Using econometric models, we have strong statistical evidence that additional state investment in higher education does not yield additional economic growth. … These findings are due in part to rampant inefficiencies and little in the way of results from how universities spend their money. Students are only modestly engaged, learn little, and frequently do not graduate. Economic benefits are difficult to realize when universities are not succeeding in widely enhancing human capital. … Our findings indicate that public fears and outcries over cuts in state appropriations for higher education are unfounded. State investment in higher education is not an engine for economic growth as conventional wisdom holds. Rather than continuing to blindly pass money from taxpayers to university bureaucracies, Oklahoma would be well suited to rethink its long-term economic growth strategy.

May is the month for college graduation ceremonies, and also the month for writing a state budget. Policymakers should ponder these graduation rates and ask themselves: Why are we continuing to subsidize some of these institutions?
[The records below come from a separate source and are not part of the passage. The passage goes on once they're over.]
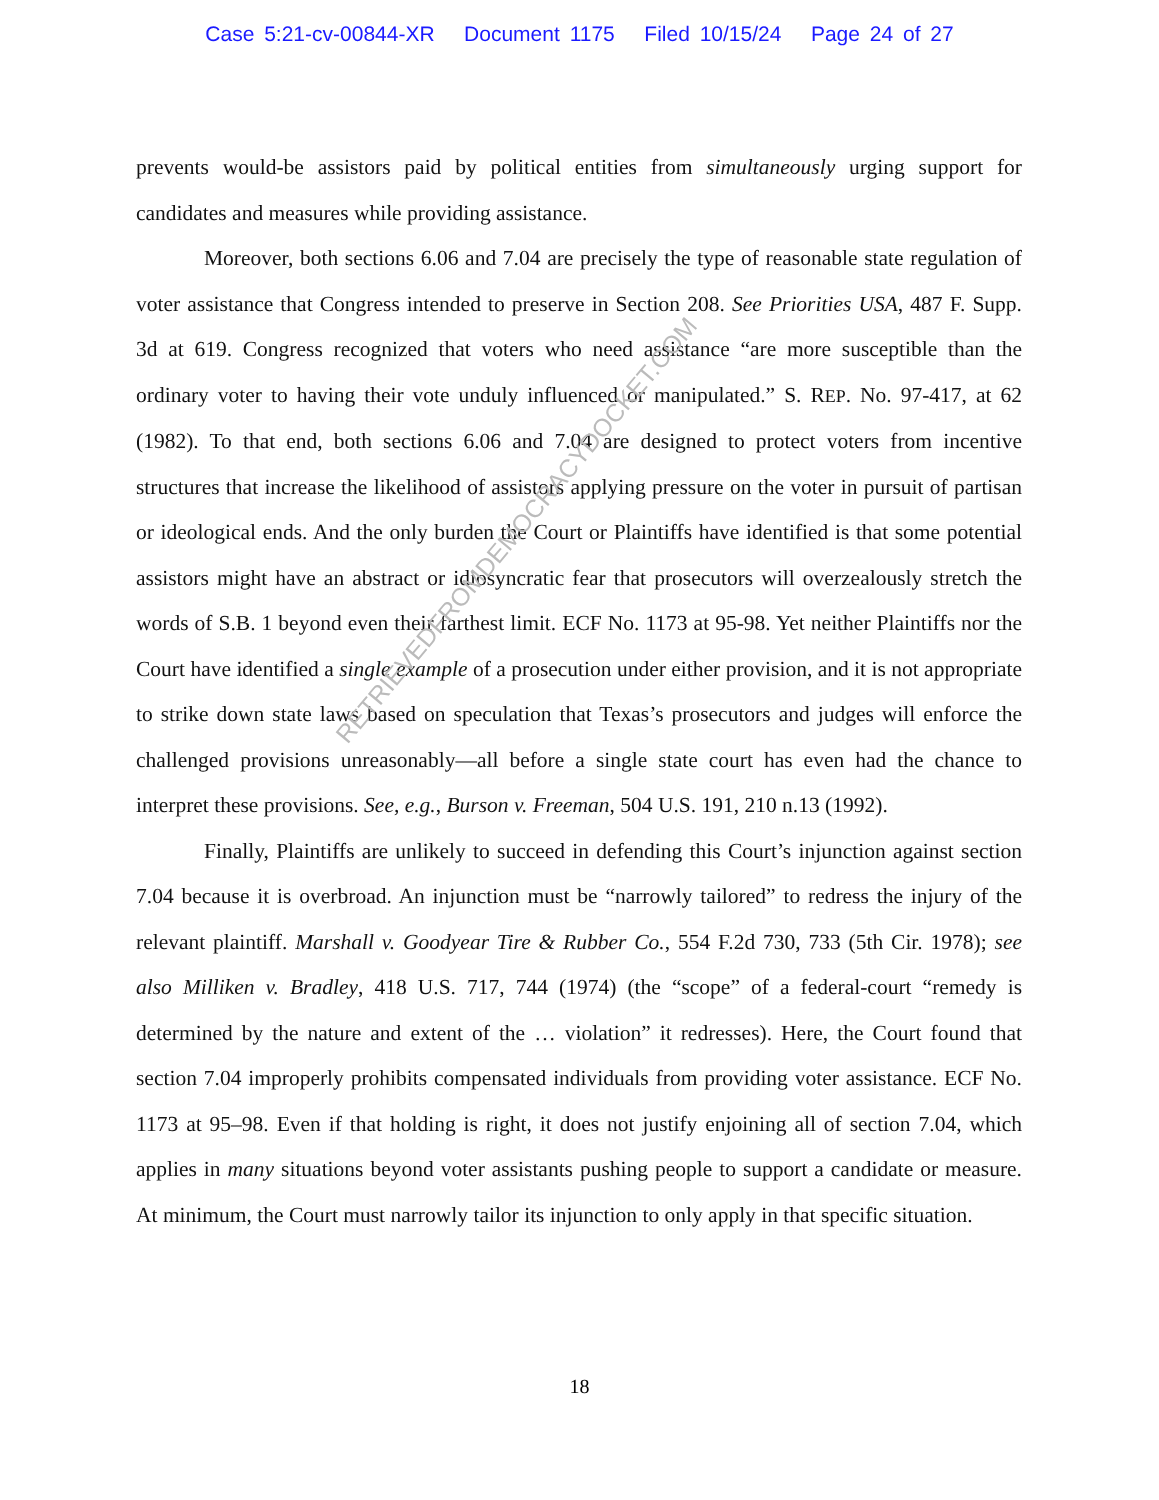Case 5:21-cv-00844-XR Document 1175 Filed 10/15/24 Page 24 of 27
prevents would-be assistors paid by political entities from simultaneously urging support for candidates and measures while providing assistance.
Moreover, both sections 6.06 and 7.04 are precisely the type of reasonable state regulation of voter assistance that Congress intended to preserve in Section 208. See Priorities USA, 487 F. Supp. 3d at 619. Congress recognized that voters who need assistance “are more susceptible than the ordinary voter to having their vote unduly influenced or manipulated.” S. REP. No. 97-417, at 62 (1982). To that end, both sections 6.06 and 7.04 are designed to protect voters from incentive structures that increase the likelihood of assistors applying pressure on the voter in pursuit of partisan or ideological ends. And the only burden the Court or Plaintiffs have identified is that some potential assistors might have an abstract or idiosyncratic fear that prosecutors will overzealously stretch the words of S.B. 1 beyond even their farthest limit. ECF No. 1173 at 95-98. Yet neither Plaintiffs nor the Court have identified a single example of a prosecution under either provision, and it is not appropriate to strike down state laws based on speculation that Texas’s prosecutors and judges will enforce the challenged provisions unreasonably—all before a single state court has even had the chance to interpret these provisions. See, e.g., Burson v. Freeman, 504 U.S. 191, 210 n.13 (1992).
Finally, Plaintiffs are unlikely to succeed in defending this Court’s injunction against section 7.04 because it is overbroad. An injunction must be “narrowly tailored” to redress the injury of the relevant plaintiff. Marshall v. Goodyear Tire & Rubber Co., 554 F.2d 730, 733 (5th Cir. 1978); see also Milliken v. Bradley, 418 U.S. 717, 744 (1974) (the “scope” of a federal-court “remedy is determined by the nature and extent of the … violation” it redresses). Here, the Court found that section 7.04 improperly prohibits compensated individuals from providing voter assistance. ECF No. 1173 at 95–98. Even if that holding is right, it does not justify enjoining all of section 7.04, which applies in many situations beyond voter assistants pushing people to support a candidate or measure. At minimum, the Court must narrowly tailor its injunction to only apply in that specific situation.
RETRIEVEDFROMDEMOCRACYDOCKET.COM
18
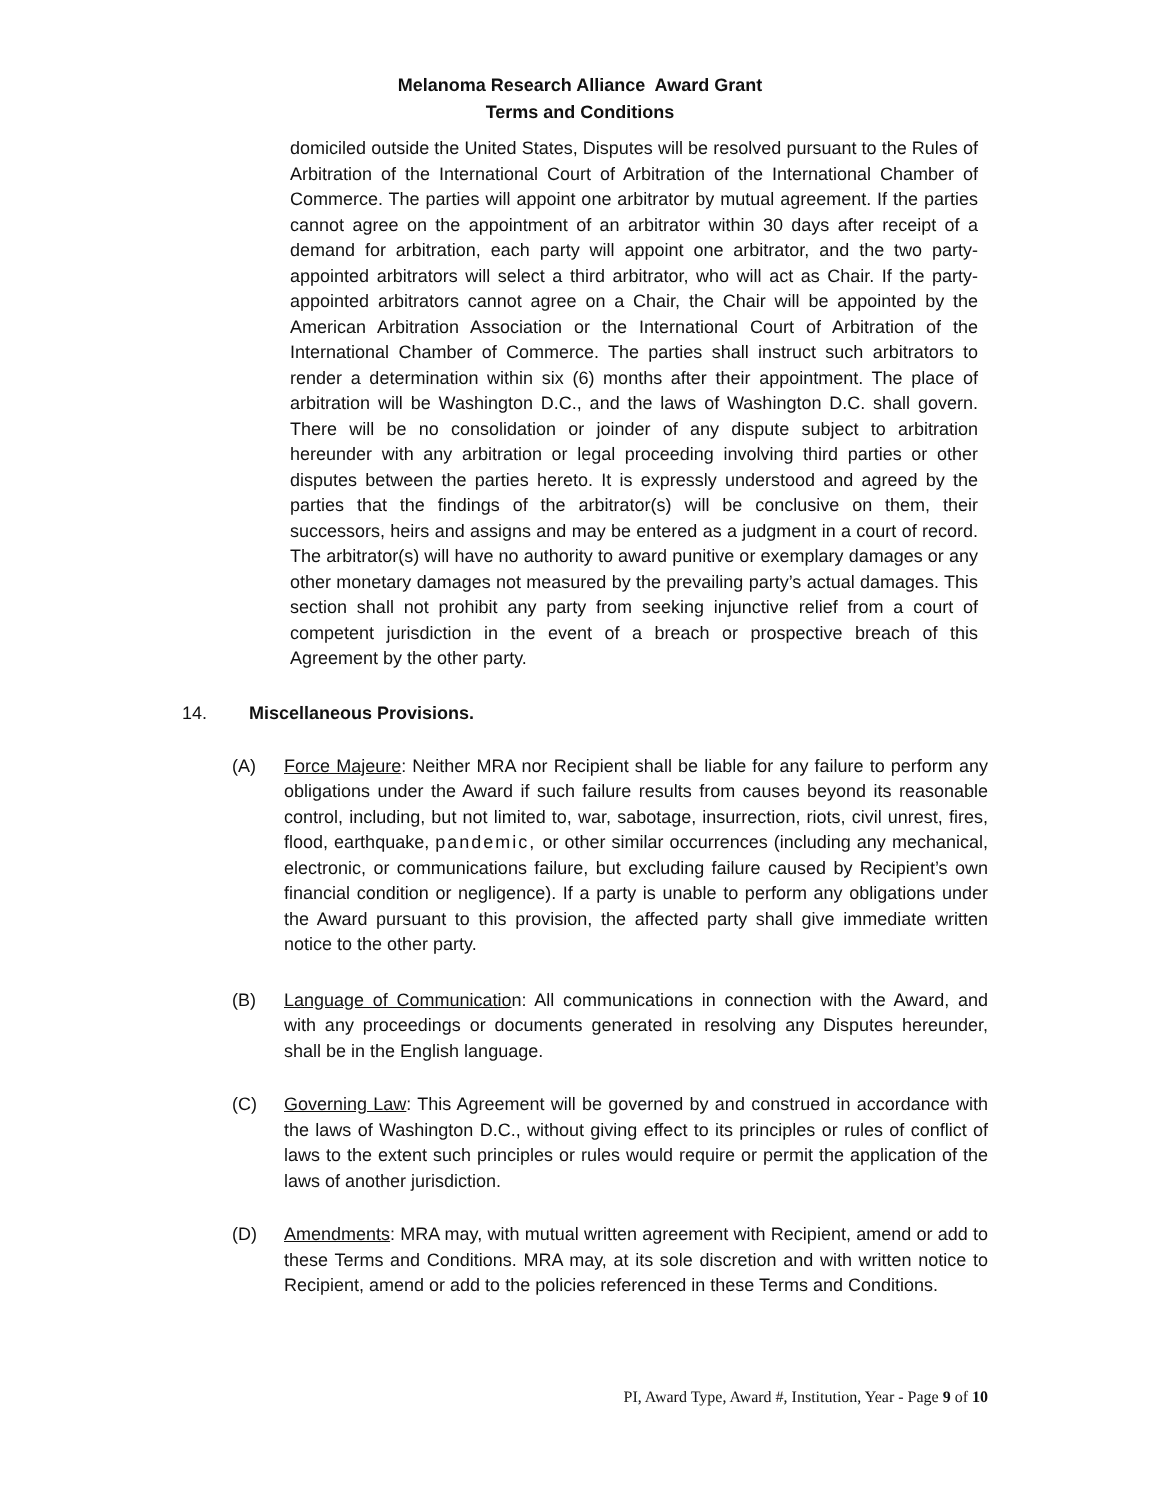Melanoma Research Alliance Award Grant
Terms and Conditions
domiciled outside the United States, Disputes will be resolved pursuant to the Rules of Arbitration of the International Court of Arbitration of the International Chamber of Commerce. The parties will appoint one arbitrator by mutual agreement. If the parties cannot agree on the appointment of an arbitrator within 30 days after receipt of a demand for arbitration, each party will appoint one arbitrator, and the two party-appointed arbitrators will select a third arbitrator, who will act as Chair. If the party-appointed arbitrators cannot agree on a Chair, the Chair will be appointed by the American Arbitration Association or the International Court of Arbitration of the International Chamber of Commerce. The parties shall instruct such arbitrators to render a determination within six (6) months after their appointment. The place of arbitration will be Washington D.C., and the laws of Washington D.C. shall govern. There will be no consolidation or joinder of any dispute subject to arbitration hereunder with any arbitration or legal proceeding involving third parties or other disputes between the parties hereto. It is expressly understood and agreed by the parties that the findings of the arbitrator(s) will be conclusive on them, their successors, heirs and assigns and may be entered as a judgment in a court of record. The arbitrator(s) will have no authority to award punitive or exemplary damages or any other monetary damages not measured by the prevailing party’s actual damages. This section shall not prohibit any party from seeking injunctive relief from a court of competent jurisdiction in the event of a breach or prospective breach of this Agreement by the other party.
14. Miscellaneous Provisions.
(A) Force Majeure: Neither MRA nor Recipient shall be liable for any failure to perform any obligations under the Award if such failure results from causes beyond its reasonable control, including, but not limited to, war, sabotage, insurrection, riots, civil unrest, fires, flood, earthquake, pandemic, or other similar occurrences (including any mechanical, electronic, or communications failure, but excluding failure caused by Recipient’s own financial condition or negligence). If a party is unable to perform any obligations under the Award pursuant to this provision, the affected party shall give immediate written notice to the other party.
(B) Language of Communication: All communications in connection with the Award, and with any proceedings or documents generated in resolving any Disputes hereunder, shall be in the English language.
(C) Governing Law: This Agreement will be governed by and construed in accordance with the laws of Washington D.C., without giving effect to its principles or rules of conflict of laws to the extent such principles or rules would require or permit the application of the laws of another jurisdiction.
(D) Amendments: MRA may, with mutual written agreement with Recipient, amend or add to these Terms and Conditions. MRA may, at its sole discretion and with written notice to Recipient, amend or add to the policies referenced in these Terms and Conditions.
PI, Award Type, Award #, Institution, Year - Page 9 of 10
Perhaps funding “should be based on the number of graduates rather the number of attendees,” as economist Richard Vedder has suggested. Or perhaps “implicit state instructional subsidies should be sharply reduced for fifth- and sixth-year students.”

Disruptive innovation is all around us. The $10,000 bachelor’s degree is here to stay, for example. Harvard business professor Clayton Christensen says “15 years from now more than half of the universities will be in bankruptcy, including the state schools.” It’s time for Oklahoma’s political leaders to reconsider some things.